Empirics

This post talks about the empirical techniques that can be employed to confront your theory (model) with the reality (data). In everyday life, people often try to persuade each other by some special cases (stories or personal experience), but economists need to make systematic use of all the evidence available. This is a very technical and difficult job distinguishing you from non-economists. We mentioned that "the method determines the technique", so let's recap some different types of models ("the method") to which different empirical techniques should be applied.

To build a model, we connect endogenous variables, exogenous variables and parameters together in an equation system based on theory (economic modelling) or data (statistical modelling) or a bit of both (econometric modelling). This taxonomy focuses on the process in which the model is constructed and created. Once a model is built, it belongs to one of two types in terms of its mathematical nature: a reduced-form model or a structural model. The former is usually built by statistical/econometric modelling, so little theory, if any, is involved to develop such a model. A usual form of this type of model is to put the endogenous variables on the left hand side of the equations and the exogenous variables on the right hand side, such as a linear regression model, probit, tobit, VARMA, VECM and fixed/random effects models. The latter, in contrast, builds model equations from some strict theoretical basis, which can either be ad hoc or derived, such as SEM or DSGE models.

In estimating a reduced-form model (e.g. linear regression models, VARMA, VECM), distance-based estimators (e.g. OLS, GLS, 2SLS, 3SLS, GMM, SMM, II) are usually used as a simpler alternative to distribution-based estimators (e.g. maximum likelihood, Bayesian)[1]. The ultimate purpose of estimation is to find the optimal value of parameters to minimise the distance between observed and predicted dependent variables (rather than to maximise the model’s likelihood of observing the data). There are two types of distance-based estimator in terms of how the distance is measured:

  • VALUES of the dependent variables: OLS, GLS, least absolute deviation, etc.

  • FEATURES of the dependent variables: 2SLS, 3SLS, GMM, SMM, II, etc. The features can be any statistical properties[2] but identification[3] must be satisfied.

In estimating a structural model (e.g.

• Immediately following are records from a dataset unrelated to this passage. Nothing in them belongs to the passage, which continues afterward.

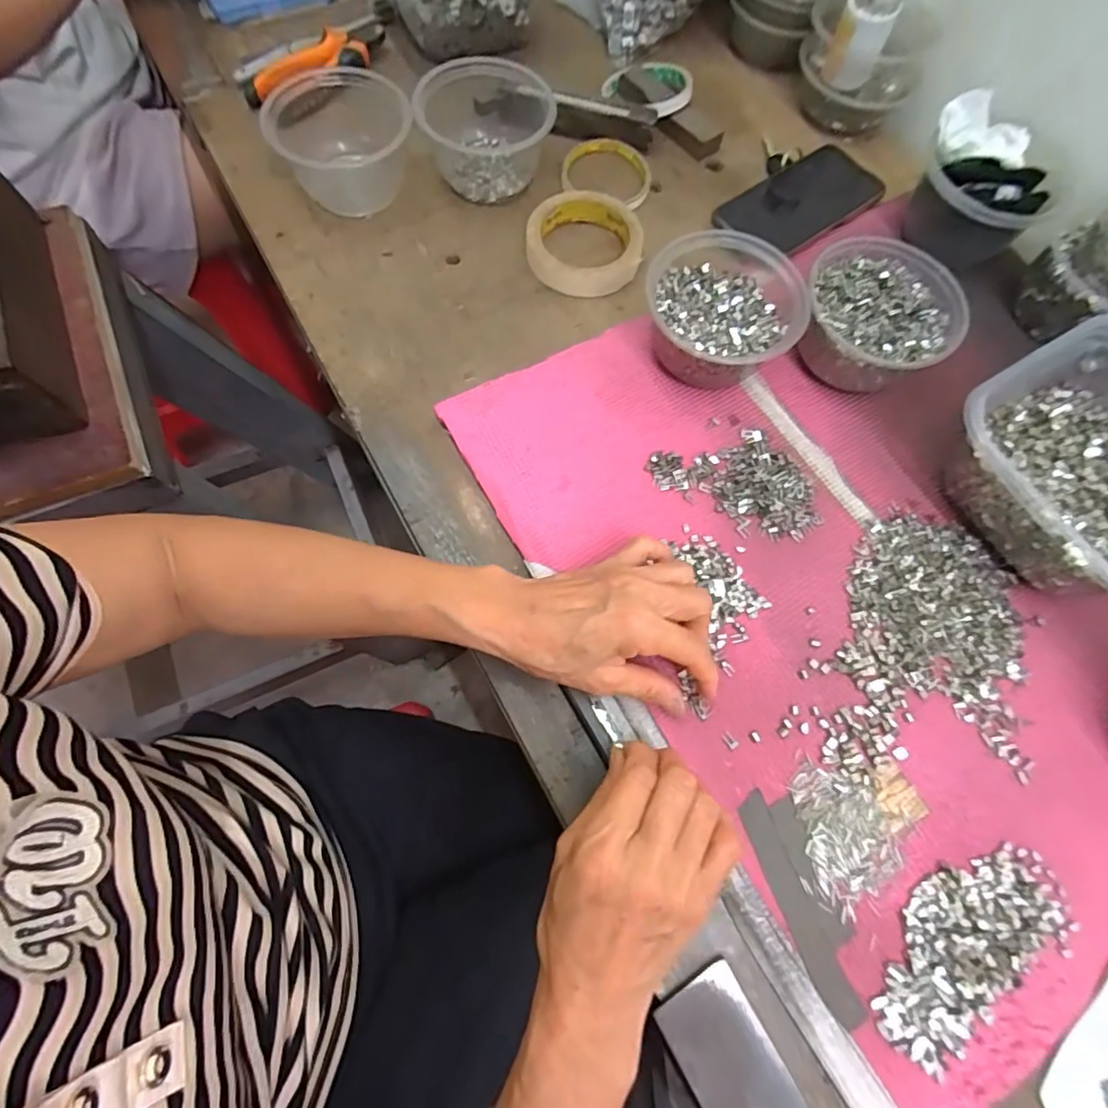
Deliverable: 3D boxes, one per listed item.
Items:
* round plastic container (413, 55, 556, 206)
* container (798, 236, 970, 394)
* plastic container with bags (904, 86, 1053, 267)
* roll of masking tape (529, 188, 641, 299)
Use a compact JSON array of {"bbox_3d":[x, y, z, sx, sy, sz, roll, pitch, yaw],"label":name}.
[{"bbox_3d":[-0.059,-0.378,0.502,0.111,0.061,0.108,-2,70,-3],"label":"round plastic container"},{"bbox_3d":[0.245,-0.180,0.441,0.109,0.055,0.115,1,70,-2],"label":"container"},{"bbox_3d":[0.348,-0.302,0.473,0.105,0.077,0.091,31,72,9],"label":"plastic container with bags"},{"bbox_3d":[0.027,-0.268,0.487,0.094,0.021,0.090,1,70,-2],"label":"roll of masking tape"}]

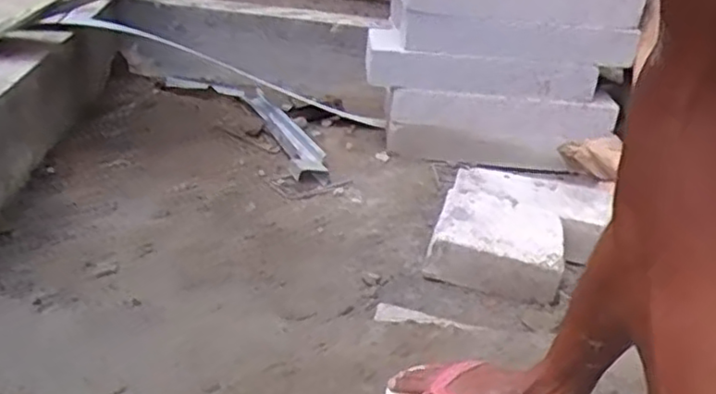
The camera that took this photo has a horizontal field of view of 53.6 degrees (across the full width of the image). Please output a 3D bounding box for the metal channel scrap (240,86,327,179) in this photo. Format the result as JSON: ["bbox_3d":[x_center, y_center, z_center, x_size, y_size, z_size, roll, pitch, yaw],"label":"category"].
[{"bbox_3d":[-0.186,-0.173,1.856,0.115,0.051,0.473,-6,28,-24],"label":"metal channel scrap"}]

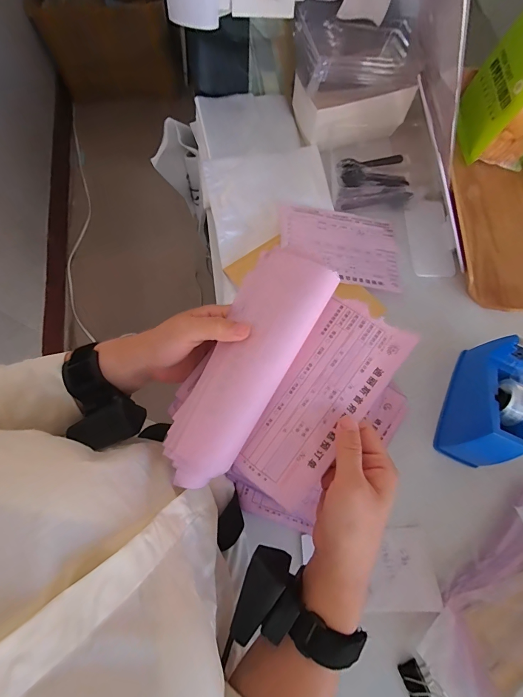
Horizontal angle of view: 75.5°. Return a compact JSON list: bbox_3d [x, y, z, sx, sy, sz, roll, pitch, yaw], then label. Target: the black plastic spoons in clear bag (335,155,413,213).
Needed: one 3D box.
[{"bbox_3d":[0.165,-0.256,0.509,0.116,0.023,0.090,-8,73,-5],"label":"black plastic spoons in clear bag"}]

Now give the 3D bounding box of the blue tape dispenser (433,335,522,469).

SEM, DSGE)[4], one additional step is needed if OLS/GLS/SMM/II is used, i.e. to solve the model from its structural form to its reduced form (or “final form”). It is because an equation in a structural model can contain more than one endogenous variables when the model is constructed. In contrast, if 2SLS/3SLS/GMM is used, then estimation can be conducted based on the structural form directly.

Technically, the application of the distance-based estimation is quite similar for reduced-form and structural models, apart from having to rewriting the structural model in a reduced form and having to satisfy the identification condition. However, due to the richer information contained in the structural model, it does not require all endogenous variables to be observable in estimation, but that is a must in estimating a reduced-form model. Any unobservables can be implied/estimated from the structural model, as long as the stochastic nonsingularity[5] condition is satisfied. Moreover, SMM/II is also more flexible in utilising fragmentary data. Any data feature such as moments and qualitative restrictions can be incorporated into the estimation procedure, so the data do not have to be continuous or balanced.

Abbreviations: VARMA: vector autoregressive moving average; VECM: vector error correction model; SEM: structural equation model; DSGE: dynamic stochastic general equilibrium; OLS: ordinary least squares; GLS: generalised least squares; 2SLS: 2 stage least squares; 3SLS: 3 stage least squares; GMM: generalised method of moments; SMM: simulated method of moments; II: indirect inference.

[1] Distribution-based estimator is said to be more efficient because it uses full information of the data.

[2] For 2SLS and 3SLS, the moment condition is the orthogonality (zero correlation) between the error term and the instruments. For GMM/SMM/II, the moment conditions can be any statistical moments, correlations, autocorrelations, impulse response functions or any “auxiliary regression” based on the dependent variables. In a broad sense, 2SLS, 3SLS, GMM and SMM can be treated as special cases of II.

[3] The number of moment conditions must be no less than the number of parameters to be estimated. In the case of 2SLS, this identification condition is equivalent to that the number of excluded instruments must be no less than the number of endogenous regressors, because the former is just the number of moment conditions, and the latter is just the number of parameters.

[4] The equations in an SEM model are assumed (ad hoc), while those in a DSGE model are derived from microeconomic principles such as optimisation and equilibrium (microfounded). Also, SEM is simultaneous equation system, while DSGE is dynamic.

[5] The number of errors is no less than the number of observables.